OBON Corp. linked to Nvidia chip smuggling scheme that allegedly funneled $2.5B in AI servers to Alibaba
US prosecutors say a Bangkok-based company helped route restricted Nvidia AI servers through Southeast Asia to China, skirting export controls in place since 2022.
A Thai company called OBON Corp. allegedly served as the middleman in a multi-billion-dollar smuggling operation that routed restricted Nvidia AI servers through Southeast Asia and into the hands of Chinese customers, including Alibaba.
The US Justice Department’s indictment, filed in March 2026, charges Super Micro Computer executives with facilitating the scheme. The total value of servers purchased through the operation: $2.5 billion during 2024 and 2025.
How the alleged scheme worked
The playbook, according to prosecutors, was straightforward in concept if audacious in scale. OBON Corp., a Bangkok-based company tied to Thailand’s broader AI ambitions, purchased Super Micro servers equipped with advanced Nvidia chips. Those servers then made their way to customers in China, effectively bypassing US export controls that have restricted high-end Nvidia chips from reaching Chinese buyers since 2022.
The specific chips in question include models like the H200 and B300, the kind of silicon that powers the most demanding AI workloads.
The pace of the operation accelerated dramatically in spring 2025. More than $500 million worth of servers were shipped within a narrow window from April to mid-May 2025 alone.

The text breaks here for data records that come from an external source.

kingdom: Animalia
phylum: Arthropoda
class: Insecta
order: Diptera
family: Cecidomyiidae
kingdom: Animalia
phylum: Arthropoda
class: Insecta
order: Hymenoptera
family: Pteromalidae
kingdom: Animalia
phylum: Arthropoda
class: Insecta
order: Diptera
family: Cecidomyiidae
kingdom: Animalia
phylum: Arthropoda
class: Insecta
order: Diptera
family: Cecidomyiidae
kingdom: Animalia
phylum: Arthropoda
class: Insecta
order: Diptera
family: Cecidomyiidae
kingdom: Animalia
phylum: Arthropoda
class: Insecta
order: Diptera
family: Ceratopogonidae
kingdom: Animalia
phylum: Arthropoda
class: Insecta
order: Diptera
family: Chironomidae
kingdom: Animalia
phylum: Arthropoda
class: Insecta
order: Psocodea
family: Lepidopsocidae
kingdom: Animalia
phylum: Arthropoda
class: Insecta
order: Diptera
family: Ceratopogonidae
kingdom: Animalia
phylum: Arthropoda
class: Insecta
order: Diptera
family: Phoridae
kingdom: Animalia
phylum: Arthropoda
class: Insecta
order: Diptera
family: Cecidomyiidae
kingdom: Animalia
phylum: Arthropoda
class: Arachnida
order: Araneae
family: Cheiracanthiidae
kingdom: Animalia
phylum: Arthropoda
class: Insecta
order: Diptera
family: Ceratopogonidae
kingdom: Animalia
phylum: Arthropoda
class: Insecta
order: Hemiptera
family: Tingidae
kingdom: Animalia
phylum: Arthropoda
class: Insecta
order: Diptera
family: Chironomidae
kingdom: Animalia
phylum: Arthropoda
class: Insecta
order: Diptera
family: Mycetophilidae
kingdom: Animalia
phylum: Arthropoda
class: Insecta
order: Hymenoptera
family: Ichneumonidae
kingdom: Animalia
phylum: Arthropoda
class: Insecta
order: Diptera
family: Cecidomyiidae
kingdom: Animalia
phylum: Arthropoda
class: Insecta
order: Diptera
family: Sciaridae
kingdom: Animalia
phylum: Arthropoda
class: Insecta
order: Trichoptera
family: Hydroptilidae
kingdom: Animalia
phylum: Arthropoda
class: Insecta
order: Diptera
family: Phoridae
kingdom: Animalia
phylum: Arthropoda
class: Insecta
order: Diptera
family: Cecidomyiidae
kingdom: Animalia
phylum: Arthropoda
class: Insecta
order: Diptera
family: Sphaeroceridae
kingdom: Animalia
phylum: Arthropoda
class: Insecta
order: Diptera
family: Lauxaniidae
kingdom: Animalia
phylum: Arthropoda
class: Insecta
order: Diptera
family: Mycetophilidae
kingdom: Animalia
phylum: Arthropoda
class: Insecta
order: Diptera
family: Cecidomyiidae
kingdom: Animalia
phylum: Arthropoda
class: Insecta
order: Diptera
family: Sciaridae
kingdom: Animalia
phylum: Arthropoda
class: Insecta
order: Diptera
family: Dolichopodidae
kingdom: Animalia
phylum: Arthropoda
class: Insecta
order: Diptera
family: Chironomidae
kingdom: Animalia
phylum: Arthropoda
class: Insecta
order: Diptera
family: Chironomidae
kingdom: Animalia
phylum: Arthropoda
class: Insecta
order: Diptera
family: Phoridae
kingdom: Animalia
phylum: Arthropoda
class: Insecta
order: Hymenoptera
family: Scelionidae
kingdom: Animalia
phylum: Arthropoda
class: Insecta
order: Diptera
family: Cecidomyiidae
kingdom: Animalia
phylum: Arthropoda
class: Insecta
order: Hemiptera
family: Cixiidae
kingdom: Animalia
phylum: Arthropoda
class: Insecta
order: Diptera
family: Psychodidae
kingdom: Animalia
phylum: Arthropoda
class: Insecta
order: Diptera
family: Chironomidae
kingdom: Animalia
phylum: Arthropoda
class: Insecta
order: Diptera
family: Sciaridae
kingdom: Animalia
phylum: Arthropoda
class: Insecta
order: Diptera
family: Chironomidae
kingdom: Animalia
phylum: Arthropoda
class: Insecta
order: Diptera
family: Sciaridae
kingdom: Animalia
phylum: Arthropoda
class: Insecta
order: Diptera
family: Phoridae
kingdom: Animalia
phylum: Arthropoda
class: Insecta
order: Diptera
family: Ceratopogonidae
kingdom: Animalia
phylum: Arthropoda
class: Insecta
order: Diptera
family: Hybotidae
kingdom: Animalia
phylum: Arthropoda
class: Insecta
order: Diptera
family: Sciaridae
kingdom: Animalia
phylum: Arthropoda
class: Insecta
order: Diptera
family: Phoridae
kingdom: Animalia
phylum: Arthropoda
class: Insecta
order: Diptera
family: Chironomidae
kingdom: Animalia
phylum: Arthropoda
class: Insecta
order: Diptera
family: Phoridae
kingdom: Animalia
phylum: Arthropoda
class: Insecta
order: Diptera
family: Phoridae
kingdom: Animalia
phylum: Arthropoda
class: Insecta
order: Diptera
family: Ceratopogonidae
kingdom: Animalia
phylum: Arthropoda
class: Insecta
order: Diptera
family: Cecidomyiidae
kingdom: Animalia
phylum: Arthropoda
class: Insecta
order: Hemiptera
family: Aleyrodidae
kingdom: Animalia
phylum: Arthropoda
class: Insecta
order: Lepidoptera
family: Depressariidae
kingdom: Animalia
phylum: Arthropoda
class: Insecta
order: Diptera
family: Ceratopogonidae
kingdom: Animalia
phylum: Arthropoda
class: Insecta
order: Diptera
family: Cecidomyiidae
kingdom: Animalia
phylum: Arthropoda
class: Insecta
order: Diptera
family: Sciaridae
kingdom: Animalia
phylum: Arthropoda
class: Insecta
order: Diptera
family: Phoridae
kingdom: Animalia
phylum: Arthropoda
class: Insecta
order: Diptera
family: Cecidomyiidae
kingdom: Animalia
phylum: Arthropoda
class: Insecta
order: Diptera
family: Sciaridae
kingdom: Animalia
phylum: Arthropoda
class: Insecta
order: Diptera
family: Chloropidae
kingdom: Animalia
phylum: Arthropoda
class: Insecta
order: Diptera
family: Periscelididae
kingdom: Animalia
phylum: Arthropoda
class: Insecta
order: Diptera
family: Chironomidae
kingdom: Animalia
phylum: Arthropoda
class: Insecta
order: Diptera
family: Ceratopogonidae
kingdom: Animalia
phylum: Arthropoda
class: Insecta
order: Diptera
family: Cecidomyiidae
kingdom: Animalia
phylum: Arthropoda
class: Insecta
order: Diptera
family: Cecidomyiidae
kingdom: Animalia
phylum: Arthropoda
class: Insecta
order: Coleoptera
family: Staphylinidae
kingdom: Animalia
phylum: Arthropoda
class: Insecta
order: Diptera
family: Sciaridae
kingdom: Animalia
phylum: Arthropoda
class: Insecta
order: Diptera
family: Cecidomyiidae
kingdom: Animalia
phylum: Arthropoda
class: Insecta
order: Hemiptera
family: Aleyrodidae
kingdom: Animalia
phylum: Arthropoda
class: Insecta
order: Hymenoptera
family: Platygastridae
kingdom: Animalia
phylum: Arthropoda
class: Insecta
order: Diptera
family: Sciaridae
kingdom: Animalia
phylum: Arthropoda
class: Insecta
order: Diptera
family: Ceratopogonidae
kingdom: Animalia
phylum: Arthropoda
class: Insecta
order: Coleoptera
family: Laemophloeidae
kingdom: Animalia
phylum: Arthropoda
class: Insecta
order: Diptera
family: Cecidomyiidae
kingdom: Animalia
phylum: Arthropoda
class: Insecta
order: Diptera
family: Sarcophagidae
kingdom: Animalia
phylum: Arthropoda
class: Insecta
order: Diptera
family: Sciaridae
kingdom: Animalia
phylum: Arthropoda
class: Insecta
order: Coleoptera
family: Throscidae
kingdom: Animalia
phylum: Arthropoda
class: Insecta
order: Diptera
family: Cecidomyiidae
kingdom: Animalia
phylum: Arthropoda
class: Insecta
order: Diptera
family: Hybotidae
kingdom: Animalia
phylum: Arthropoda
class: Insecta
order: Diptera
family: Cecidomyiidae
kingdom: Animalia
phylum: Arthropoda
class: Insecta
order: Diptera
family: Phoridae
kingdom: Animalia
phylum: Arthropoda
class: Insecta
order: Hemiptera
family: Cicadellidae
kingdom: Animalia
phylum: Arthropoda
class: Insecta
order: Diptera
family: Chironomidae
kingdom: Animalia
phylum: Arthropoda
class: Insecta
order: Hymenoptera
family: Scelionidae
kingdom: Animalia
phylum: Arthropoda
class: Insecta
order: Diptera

In court filings, OBON is referred to as “Company-1.” Bloomberg sources identified Company-1 as OBON Corp. The company itself has not been directly charged in the indictment. The charges land squarely on Super Micro executives who prosecutors say facilitated the shipments through Southeast Asia.
Alibaba says it has nothing to do with this
Alibaba, named as one of the end recipients in the alleged scheme, is pushing back hard. The Chinese tech giant stated it has “no business relationships to Super Micro, OBON or other third-party brokers named in the indictment.”
The company went further, claiming it has “never used banned NVIDIA chips in its data centers.”
The bigger picture on chip export controls
The US has been tightening restrictions on advanced semiconductor exports to China since 2022, with Nvidia’s most powerful AI chips sitting at the center of the policy.
Nvidia itself has warned that diverted systems, meaning servers rerouted through intermediaries to sanctioned buyers, receive no technical support from the company.
The indictment also landed like a brick on Super Micro’s stock price. The March filing triggered a sharp selloff in Super Micro shares. The gray market for restricted chips reportedly weakened further in the aftermath.